His hand freezes a few inches from the fabric. Emerson’s expression goes cold.

It stays that way.

New tension hits his body like a wave. Like a freight train. His base layers don’t hide any of his muscles, or the too-fast rise and fall of his chest. His hand drops, but I can tell, I can see, that his body doesn’t know what to do. He makes a move for the door, like he’s going to run, but stops. All the color drains from his face. His eyes land on me, blank, wide, wild, and my mouth goes dry.

I should have known. I should have predicted. He saw me taken from the beach while he was out on the water. It had to have an effect.

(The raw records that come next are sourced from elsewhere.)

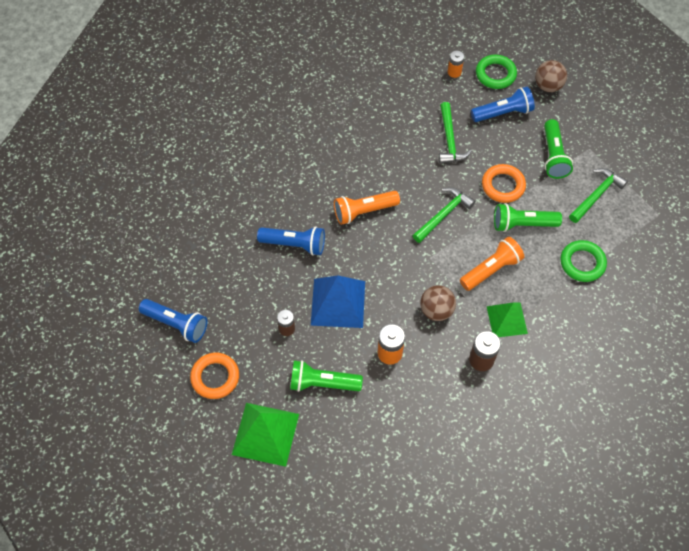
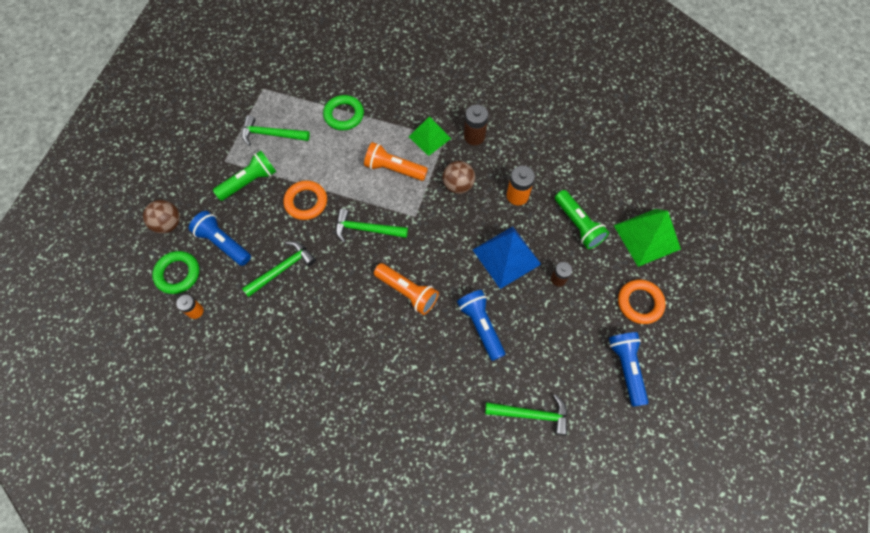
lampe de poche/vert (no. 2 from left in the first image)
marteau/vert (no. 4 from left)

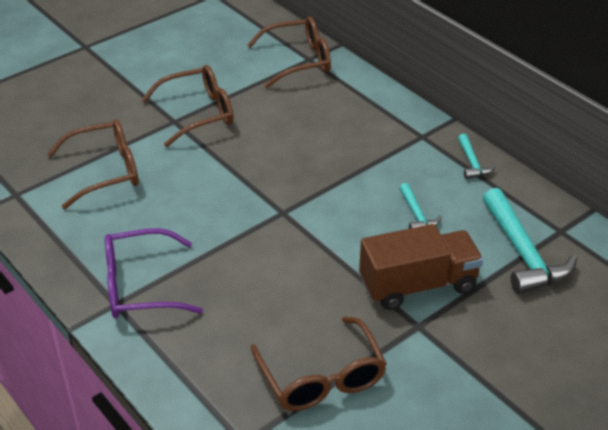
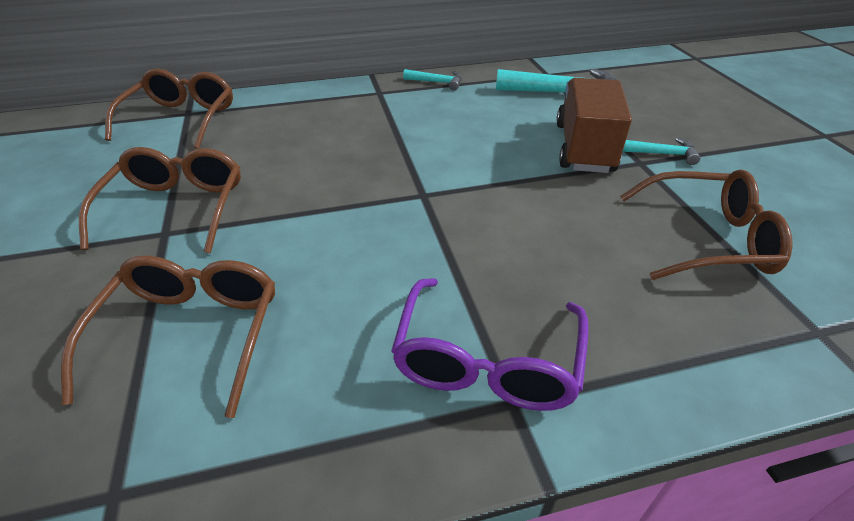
marteau/turquoise (no. 3 from left)

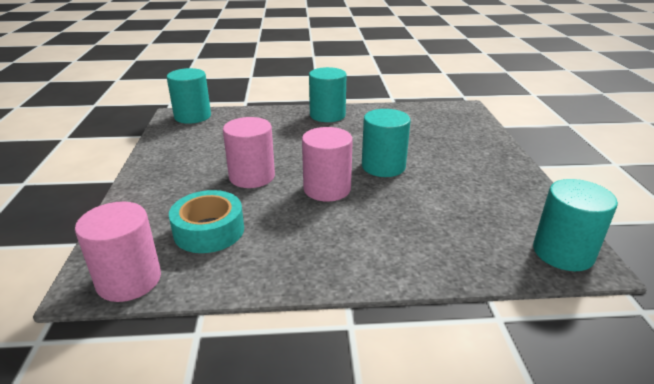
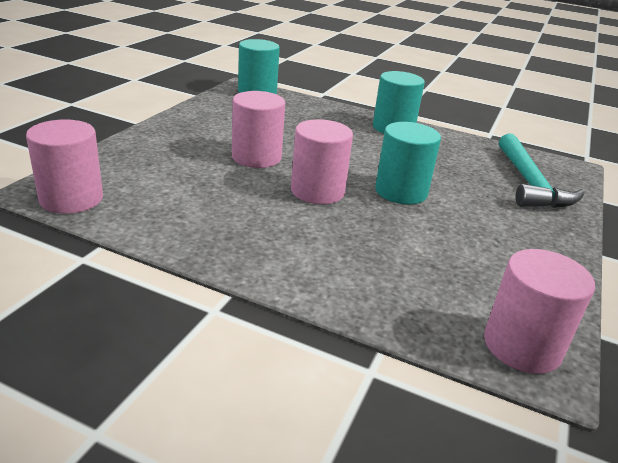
cylindre/rose (no. 4 from left)
ruban adhésif/turquoise
marteau/turquoise

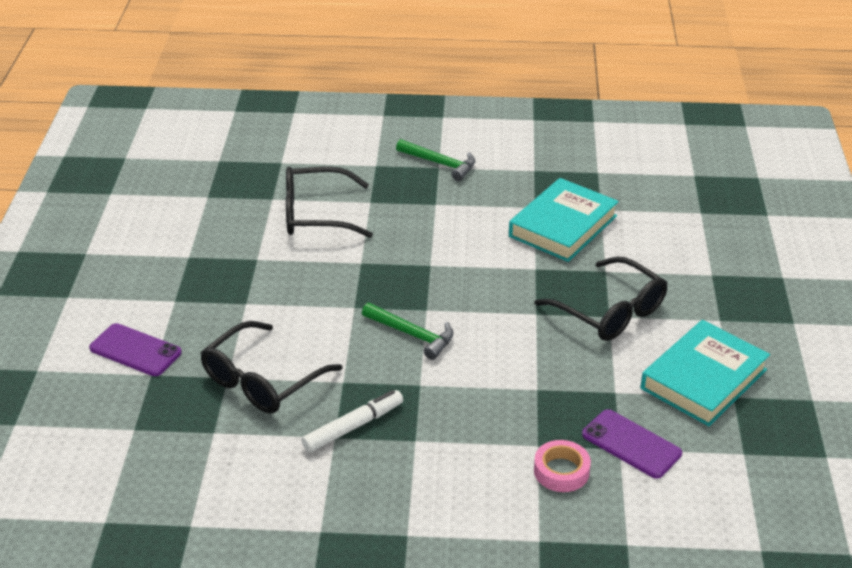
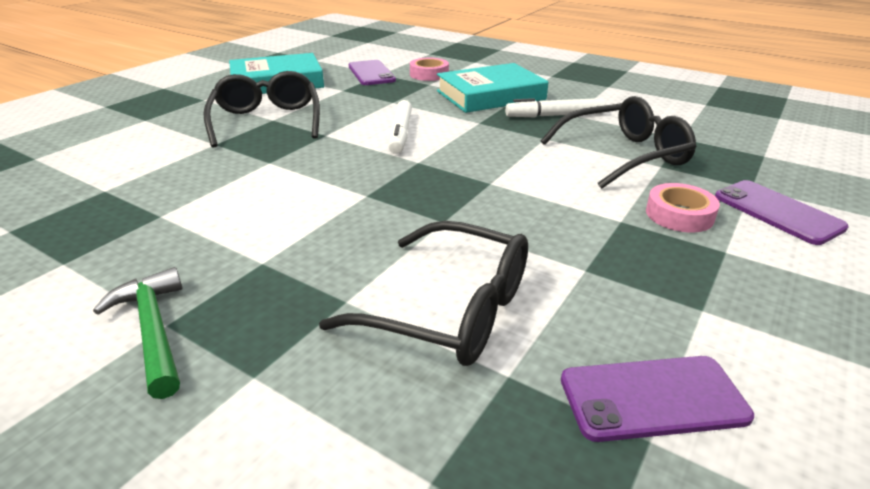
livre/turquoise (no. 2 from left)
marteau/vert (no. 1 from left in the first image)
feutre/blanc (no. 1 from left)
ruban adhésif/rose (no. 2 from left)
téléphone/violet (no. 2 from left)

“Wherever—” Keep it together, Daphne. “Go wherever you need to go. Okay?”

Agonized frustration crosses his face, darkening the heart-stopping blue-green of his eyes, and then Emerson pushes past me. Fast footsteps, up the stairs.

I follow him, fumbling for my phone.

Sin answers on the second ring, sounding groggy. “What.”

“It’s me. It’s Daphne. Emerson’s having a panic attack. What do I do?”

“Are you away from home?” He’s awake now. Alert.

“No. He tried to go surfing. We didn’t make it out of the mudroom. He went upstairs, but I don’t know where—”

“Bedroom closet,” says Sin.

I stop dead, halfway to the landing. “What?”